• **Description of the task**
Once every line holding "middle" in the listing below has been found, give their number and nothing more.

• **Data in this exercise**
::::
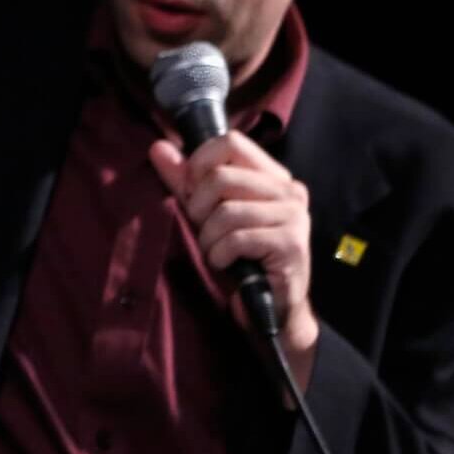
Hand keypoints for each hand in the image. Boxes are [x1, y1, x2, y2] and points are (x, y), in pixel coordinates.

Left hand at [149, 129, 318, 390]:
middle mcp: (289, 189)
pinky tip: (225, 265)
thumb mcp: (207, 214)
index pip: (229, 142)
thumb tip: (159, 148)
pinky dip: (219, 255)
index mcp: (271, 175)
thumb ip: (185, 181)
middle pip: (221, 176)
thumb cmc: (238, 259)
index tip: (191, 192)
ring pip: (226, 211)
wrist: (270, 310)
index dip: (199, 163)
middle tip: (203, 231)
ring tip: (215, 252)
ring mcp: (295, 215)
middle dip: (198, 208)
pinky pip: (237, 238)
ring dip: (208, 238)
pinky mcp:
::::
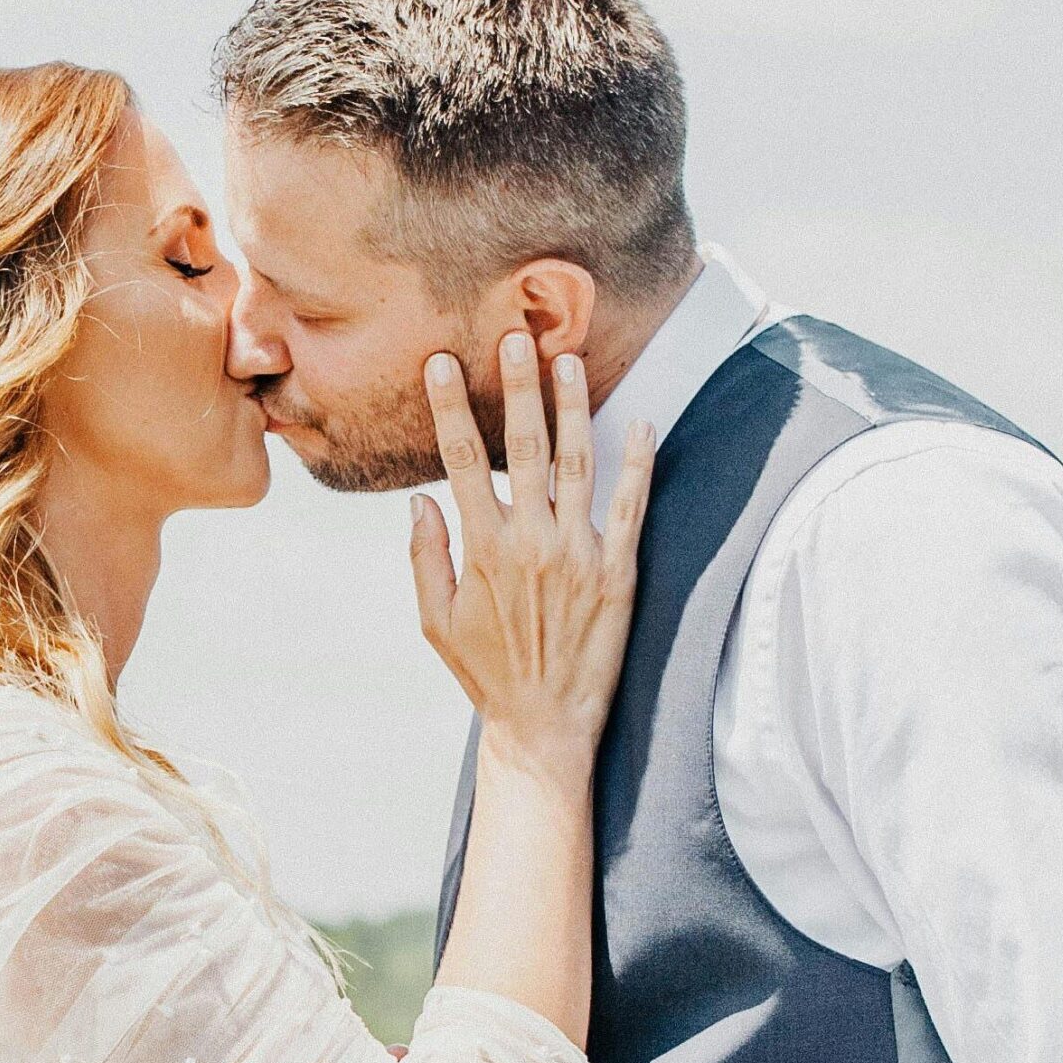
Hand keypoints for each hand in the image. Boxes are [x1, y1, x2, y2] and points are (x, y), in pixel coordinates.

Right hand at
::::
• **Answer box**
4